Packaged foods and meats remains the dominant segment nationally, making up approximately 61% of Australian transactions in the 18-month period studied, a 9% increase on the historical average.
Within the segment, seafood producers and processors were the main contributors in terms of deal value. The sales of Tassal Group and Huon Aquaculture were the largest transactions, followed by the sales of Western Australia-based fishing businesses MG Kailis Holdings ($70 million) and MaxFoods ($57 million).
The seafood and aquaculture industry accounted for three of the top ten Australian deals, “highlighting the pivotal role the segment is expected to play in worldwide food volumes and security in the years ahead,” said Cameron Bacon, a partner at Grant Thornton.
Despite facing several challenges, including the Chinese trade bans, the distiller and vintner segment has maintained its position in the agribusiness and food & beverage industry – representing around 20% of Australian transactions.
The brewery sector however faced headwinds.
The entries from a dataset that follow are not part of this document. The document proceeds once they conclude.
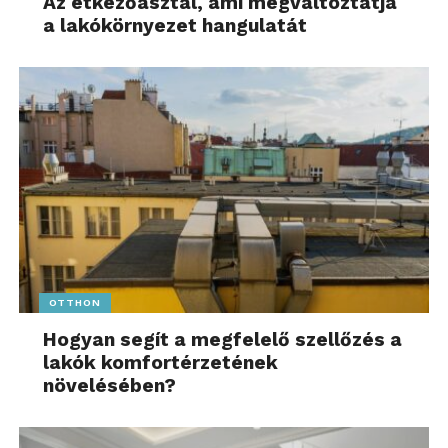
Az étkezőasztal, ami megváltoztatja
a lakókörnyezet hangulatát
OTTHON
Hogyan segít a megfelelő szellőzés a
lakók komfortérzetének
növelésében?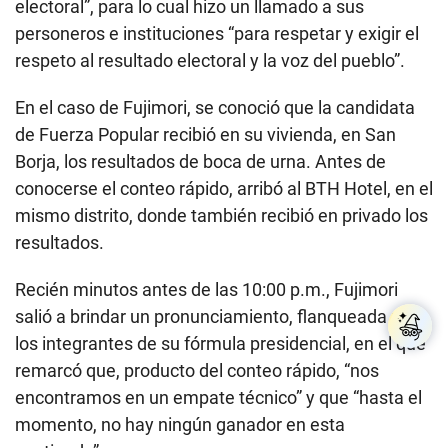
electoral”, para lo cual hizo un llamado a sus
personeros e instituciones “para respetar y exigir el
respeto al resultado electoral y la voz del pueblo”.
En el caso de Fujimori, se conoció que la candidata
de Fuerza Popular recibió en su vivienda, en San
Borja, los resultados de boca de urna. Antes de
conocerse el conteo rápido, arribó al BTH Hotel, en el
mismo distrito, donde también recibió en privado los
resultados.
Recién minutos antes de las 10:00 p.m., Fujimori
salió a brindar un pronunciamiento, flanqueada por
los integrantes de su fórmula presidencial, en el que
remarcó que, producto del conteo rápido, “nos
encontramos en un empate técnico” y que “hasta el
momento, no hay ningún ganador en esta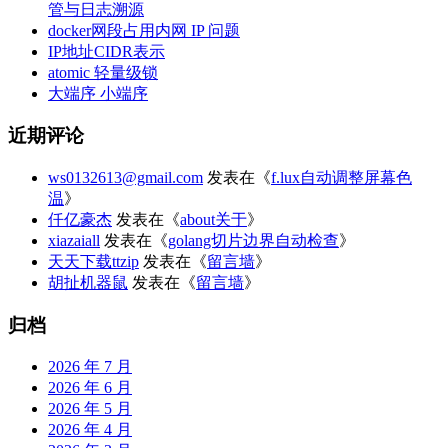
管与日志溯源
docker网段占用内网 IP 问题
IP地址CIDR表示
atomic 轻量级锁
大端序 小端序
近期评论
ws0132613@gmail.com
发表在《
f.lux自动调整屏幕色
温
》
仟亿豪杰
发表在《
about关于
》
xiazaiall
发表在《
golang切片边界自动检查
》
天天下载ttzip
发表在《
留言墙
》
胡扯机器鼠
发表在《
留言墙
》
归档
2026 年 7 月
2026 年 6 月
2026 年 5 月
2026 年 4 月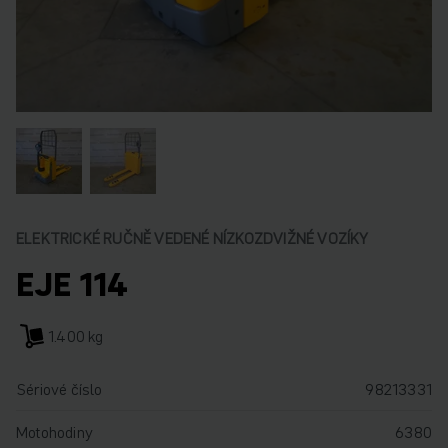
ELEKTRICKÉ RUČNĚ VEDENÉ NÍZKOZDVIŽNÉ VOZÍKY
EJE 114
1.400 kg
Sériové číslo
98213331
Motohodiny
6380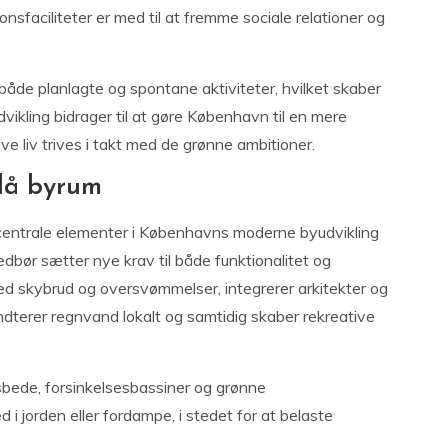
nsfaciliteter er med til at fremme sociale relationer og
 både planlagte og spontane aktiviteter, hvilket skaber
ikling bidrager til at gøre København til en mere
ve liv trives i takt med de grønne ambitioner.
lå byrum
centrale elementer i Københavns moderne byudvikling
edbør sætter nye krav til både funktionalitet og
d skybrud og oversvømmelser, integrerer arkitekter og
ndterer regnvand lokalt og samtidig skaber rekreative
bede, forsinkelsesbassiner og grønne
 i jorden eller fordampe, i stedet for at belaste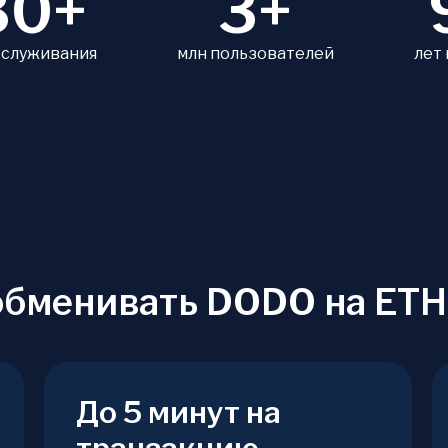
80+
3+
бслуживания
млн пользователей
лет
обменивать DODO на ETH
До 5 минут на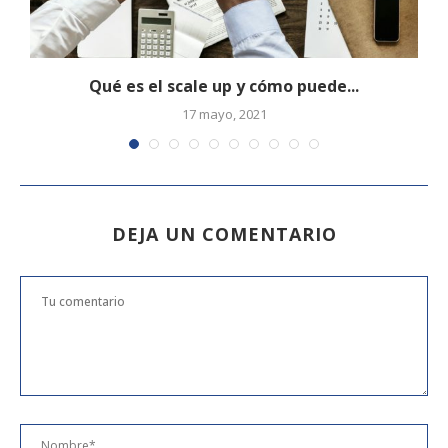
Qué es el scale up y cómo puede...
17 mayo, 2021
DEJA UN COMENTARIO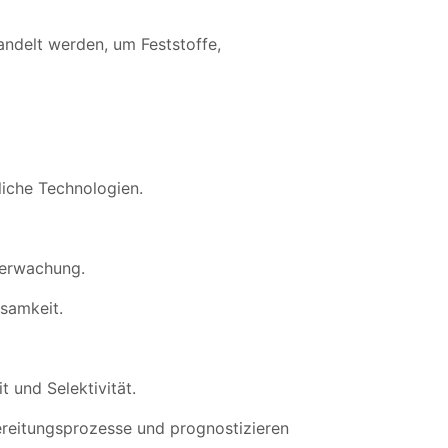
ndelt werden, um Feststoffe,
liche Technologien.
berwachung.
samkeit.
 und Selektivität.
bereitungsprozesse und prognostizieren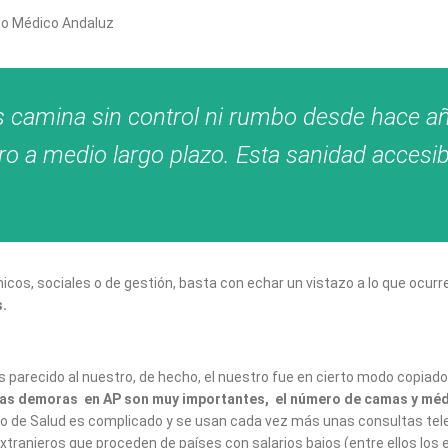
to Médico Andaluz
s camina sin control ni rumbo desde hace a
o a medio largo plazo. Esta sanidad accesible
os, sociales o de gestión, basta con echar un vistazo a lo que ocur
.
 parecido al nuestro, de hecho, el nuestro fue en cierto modo copiado
 las demoras en AP son muy importantes, el número de camas y médi
ro de Salud es complicado y se usan cada vez más unas consultas telefó
xtranjeros que proceden de países con salarios bajos (entre ellos lo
Only three deals closed during the 18-month period: the sale of Fermentum to beer giant Lion for more than $500 million in 2021, and the smaller sales of Mismarch Brewing to Mighty Craft in 2021, and Little Bang Brewing to Duxton Pubs Group in 2022.
Across the board, Bacon said that “Australian businesses in the agribusiness and food & beverage industry remain an attractive investment opportunity for domestic and foreign buyers,” said Bacon.
Globally, the $7.1 billion acquisition of BA Sports Nutrition by The Coca-Cola Company went down in the books as the largest deal during the 18-month study period, with the purchase of Dutch tea and herbal brand Ekaterra by an investor hot on its heels.